Job item: The required result is a copy of each line below in which "NORSTONE" appears.

Information:

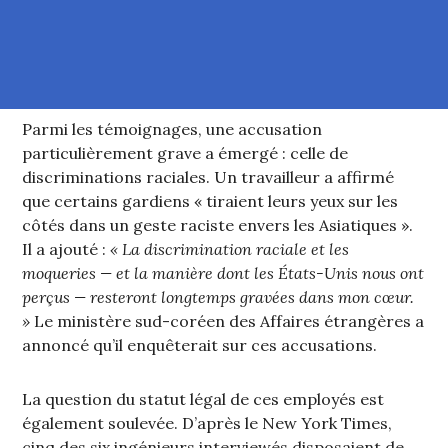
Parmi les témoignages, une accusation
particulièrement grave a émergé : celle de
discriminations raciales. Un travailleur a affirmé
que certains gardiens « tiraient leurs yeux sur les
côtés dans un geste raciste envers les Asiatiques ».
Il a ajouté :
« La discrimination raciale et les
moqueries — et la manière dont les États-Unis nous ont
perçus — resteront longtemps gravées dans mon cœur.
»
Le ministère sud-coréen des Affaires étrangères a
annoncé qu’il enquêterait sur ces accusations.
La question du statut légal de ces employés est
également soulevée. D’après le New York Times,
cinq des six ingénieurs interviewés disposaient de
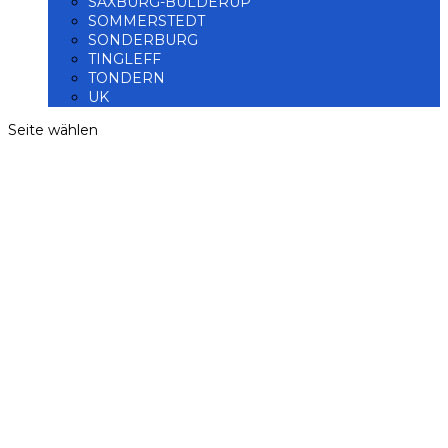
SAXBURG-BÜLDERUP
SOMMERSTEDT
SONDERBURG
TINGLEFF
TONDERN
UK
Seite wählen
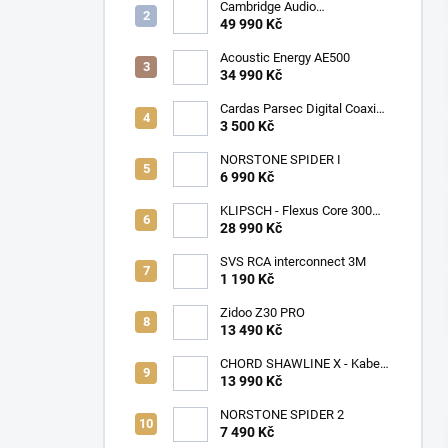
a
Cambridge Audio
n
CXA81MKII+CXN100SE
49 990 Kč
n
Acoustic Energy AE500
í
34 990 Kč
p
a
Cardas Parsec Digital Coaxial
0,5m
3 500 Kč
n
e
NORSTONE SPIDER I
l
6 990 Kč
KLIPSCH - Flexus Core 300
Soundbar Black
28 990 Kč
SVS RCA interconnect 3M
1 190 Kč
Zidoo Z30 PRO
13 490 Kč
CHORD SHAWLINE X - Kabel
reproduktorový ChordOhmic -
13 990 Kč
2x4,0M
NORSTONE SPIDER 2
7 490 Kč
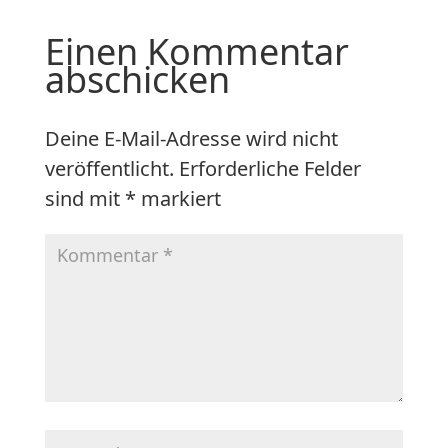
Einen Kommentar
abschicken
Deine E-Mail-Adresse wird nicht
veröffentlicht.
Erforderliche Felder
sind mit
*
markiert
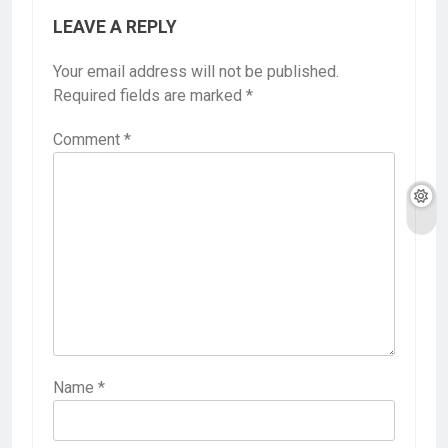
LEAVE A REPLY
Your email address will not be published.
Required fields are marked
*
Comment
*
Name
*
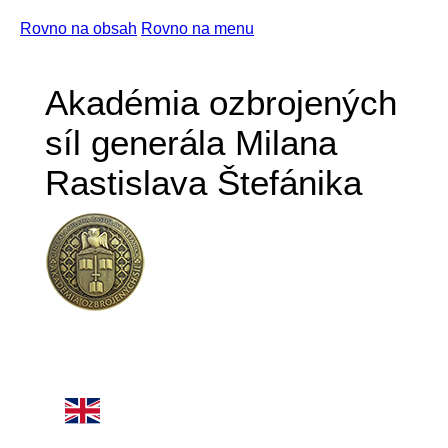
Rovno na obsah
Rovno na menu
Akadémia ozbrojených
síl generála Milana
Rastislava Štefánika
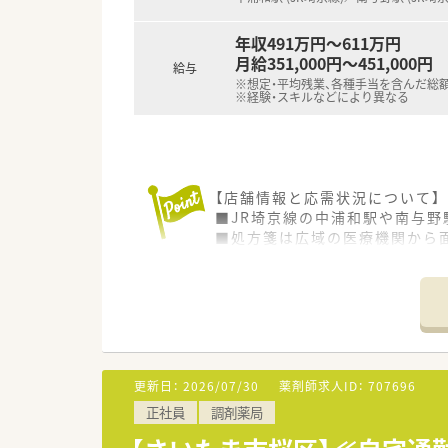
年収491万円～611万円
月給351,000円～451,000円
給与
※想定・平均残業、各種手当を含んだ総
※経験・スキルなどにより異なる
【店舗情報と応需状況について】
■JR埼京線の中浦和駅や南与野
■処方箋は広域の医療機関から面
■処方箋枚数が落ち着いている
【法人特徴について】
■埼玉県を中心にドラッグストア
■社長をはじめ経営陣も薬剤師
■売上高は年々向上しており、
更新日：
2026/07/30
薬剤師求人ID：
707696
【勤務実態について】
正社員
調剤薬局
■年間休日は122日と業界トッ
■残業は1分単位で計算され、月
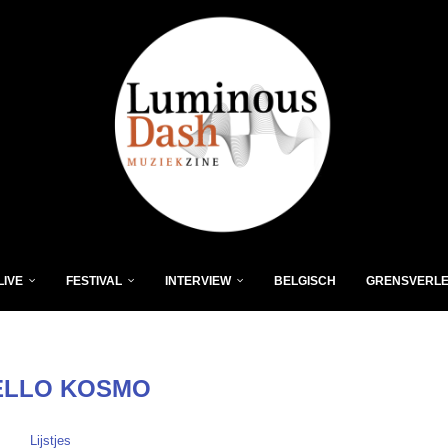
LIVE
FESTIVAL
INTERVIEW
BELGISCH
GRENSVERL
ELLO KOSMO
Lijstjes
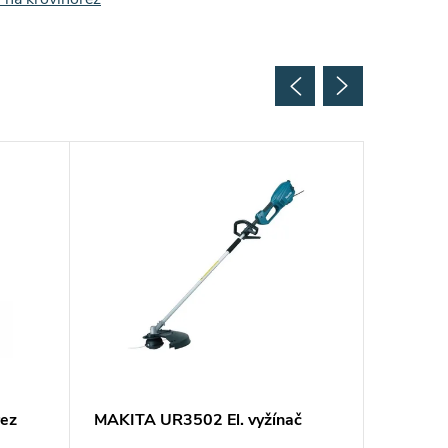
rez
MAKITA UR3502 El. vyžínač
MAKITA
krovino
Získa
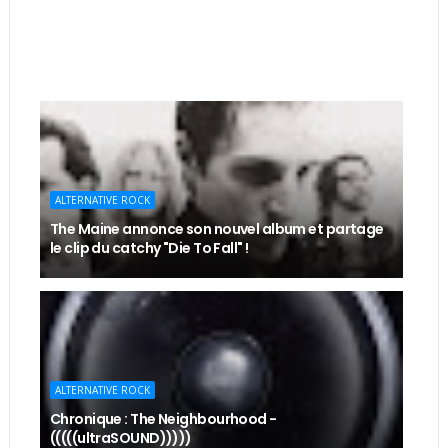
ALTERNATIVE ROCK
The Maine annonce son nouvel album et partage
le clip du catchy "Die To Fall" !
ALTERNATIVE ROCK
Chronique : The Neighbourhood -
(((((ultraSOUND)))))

Your response:
NORSTONE SPIDER I
NORSTONE SPIDER 2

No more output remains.